• Trecho selecionado
——

O resíduo eletrônico: a reciclagem da tecnologia

Inspirado na economia circular, um geógrafo tenta reciclar eletrônico em um dos países mais produtores de lixo no mundo

Vitor Saboya (foto) no meio dos eletrônicos usados no galpão da empresa, na Zona Norte do Rio / Foto: Renan França

Por Renan França

A empresa é de reciclagem, mas a especialidade é de desfazer coisas. No galpão, onde é empilhado o material descartado, computadores, televisores e filmadoras, entre outros dispositivos, são minuciosamente analisados e, em seguida, desmontados em pedaços. Sobram plástico, ferro, cobre, alumínio e até ouro. Separados, podem ser vendidos. É como tirar dinheiro do lixo.

– Na teoria é bonito, mas o problema é que para atingir uma escala que torne a reciclagem de eletrônico algo lucrativo é muito difícil. O processo de coletar, desmontar e separar o que é valioso é muito caro. Tenho um propósito para o lixo, não ficarei rico, mas quero fazer a diferença – diz o geógrafo Vitor Saboya, proprietário da Zyklus, uma oficina de reciclagem de produtos eletrônicos, na Zona Norte do Rio.

——

• Itens de um conjunto de dados
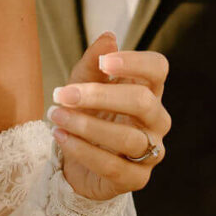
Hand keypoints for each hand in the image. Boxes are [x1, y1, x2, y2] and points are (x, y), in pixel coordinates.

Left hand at [47, 35, 170, 201]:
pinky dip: (83, 150)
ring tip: (56, 116)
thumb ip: (94, 62)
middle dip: (99, 96)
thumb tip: (109, 37)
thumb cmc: (88, 115)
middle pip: (143, 102)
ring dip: (86, 125)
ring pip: (127, 137)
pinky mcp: (136, 178)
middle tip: (62, 93)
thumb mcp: (82, 84)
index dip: (135, 63)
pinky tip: (61, 137)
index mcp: (148, 90)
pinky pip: (113, 166)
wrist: (77, 162)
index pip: (158, 69)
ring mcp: (151, 151)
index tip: (104, 63)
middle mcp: (156, 120)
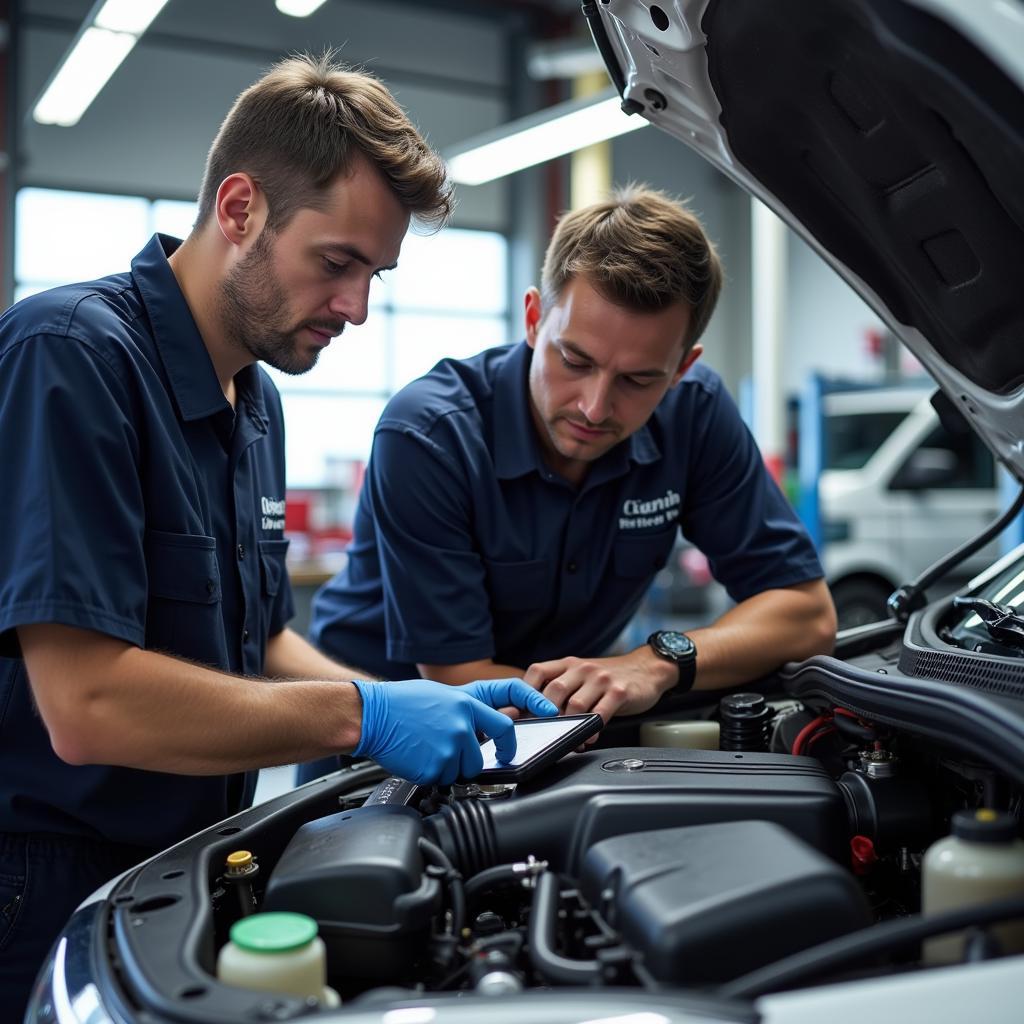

——

• Atividade
Retome a reportagem sobre a reciclagem de lixo eletrônico e escreva a continuação logo após a fala de Vitor Saboya que a encerra.

• Resposta da tarefa
Nas Américas, o Brasil é hoje o 2º país do mundo que mais descarta produtos eletrônicos do mundo – os Estados Unidos lideram a lista. Estima-se que por aqui, anualmente, sejam produzidas mais de 1 milhão de toneladas de aparelhos. E o número cresce a cada ano. Em 2017, a ONU estima que 48 milhões de toneladas deste tipo de lixo sejam produzidas no planeta.

Com as estatísticas indicando o aumento do descarte, Saboya viu uma oportunidade. Mas para dar certo, precisou remodelar seu negócio. A ideia era desmontar, por exemplo, placas de computador e vender para fornecedores especializados. O entrave era acumular placas em uma quantidade suficiente que tornasse o negócio viável. Como mais de 50% do lixo que a empresa recebia era “recuperável”, ou seja, poderia voltar a funcionar, a ideia foi criar uma nova especialidade: consertar aparelhos e vendê-los de volta ao mercado, com um preço mais baixo.

MODELO NOVO, RECEITA NOVA

A nova ideia foi materializada ao criar a “Tem Jeito”, uma segunda marca que vende produtos recondicionados. O formato do negócio permite a venda, por exemplo, de um notebook a R$ 300. Antes de serem postos à venda, os aparelhos sofrem reparos, são testados e vão para o comprador com garantia. Hoje, a parte de venda de eletrônicos usados corresponde a quase 70% do faturamento – que ainda não fecha no azul.

– Tenho confiança porque nossa projeção aponta a recuperação do investimento a partir do ano que vem – afirma Saboya. – Nosso negócio tem um impacto positivo, tanto ambiental quanto social, porque retira resíduo do mercado e, ao mesmo tempo, promove a inclusão digital de muita gente que não pode comprar aparelhos eletrônicos novos. Eu espero que as pessoas vejam valor nesse tipo de trabalho porque o planeta precisa.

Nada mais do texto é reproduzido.